Si scrive per l’aria che profuma la sala del pianoforte
all’ora del tè, per le timide luci alla vetrate,
le mani assenti sulla tastiera, i fiori al davanzale
nelle cui sfumature di violetto
e nel merletto dei petali
indugia uno sguardo in vocazione di lontananza.
Crepuscolo di voci nel gioco che declina
senza accordi di note e silenzi sereni nei volti.

VI
Ogni giorno non siamo più noi,
scompaiono fiumi e montagne
e una umanità di nomi dolenti
allunga il passo in cerca di dimora.
I mari allargano le terre dei cimiteri,
continenti armati alle frontiere
cambiano lo stradario dell’esodo
segnando con nuove cicatrici
il volto martoriato di madri e bambini,
dei padri e degli antenati superstiti
e depositari di segreti di scienza e alfabeti,
del nome dei venti, dei luoghi nascosti delle sorgenti.
Dove c’erano palmizi si sventrano radici,
musei e luoghi sacri partoriscono macerie,
corpi e frantumi di antiche civilt
oltraggiati nella sapienza delle prime parole.

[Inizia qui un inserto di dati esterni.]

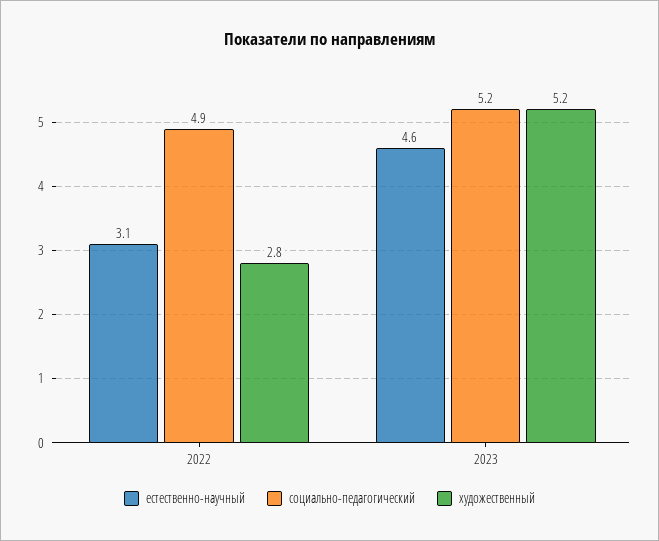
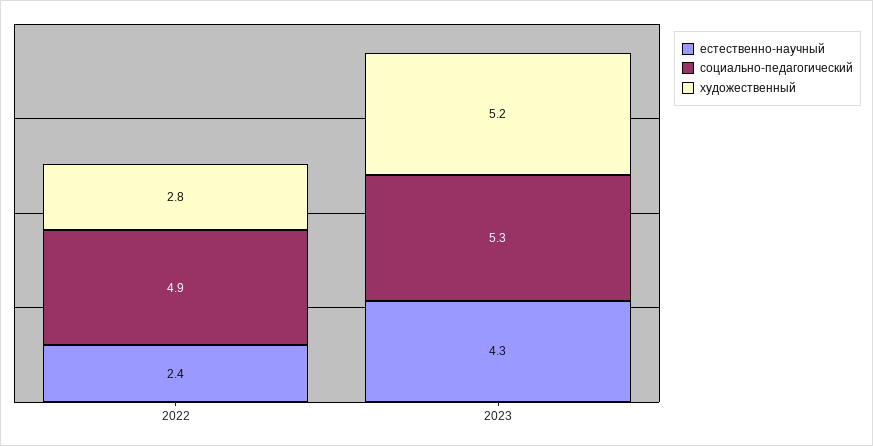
  {
    "естественно-научный": {
-     "2022": 3.1,
+     "2022": 2.4,
-     "2023": 4.6
+     "2023": 4.3
    },
    "социально-педагогический": {
      "2022": 4.9,
-     "2023": 5.2
+     "2023": 5.3
    },
    "художественный": {
      "2022": 2.8,
      "2023": 5.2
    }
  }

Si scrive per gli abitanti di Aleppo, per le braccia
amputate di Palmira, per Rabi Bana, attivista dei diritti umani,
a volo d’uccello dalla Siria all’Egitto, alla Libia,
alla Grecia, alla Sicilia.

VII
Si scrive per il “grande deposito delle anime
del campo profughi di Idomeni” e altri di Grecia,
antica patria di poeti che ancora si ama leggere.
Si scrive per i nomi alle ghirlande,
fiori pietosi, pietre e segnali su cumuli di terra;
per i nomi che non si conoscono,
scomparsi in migliaia e migliaia di identità di sogni.
Biancore di gelsomino che sbiadisce ogni giorno,
malfermo nell’età che sfarina, attende un passante
al quale chiedere con indugio di voce
dove sia andata a finire la stella svanita in uno sciame di cristalli:
a vana risposta, inventare qualche parola
nel gioco che sveli il destino dell’incompiuto ricamo.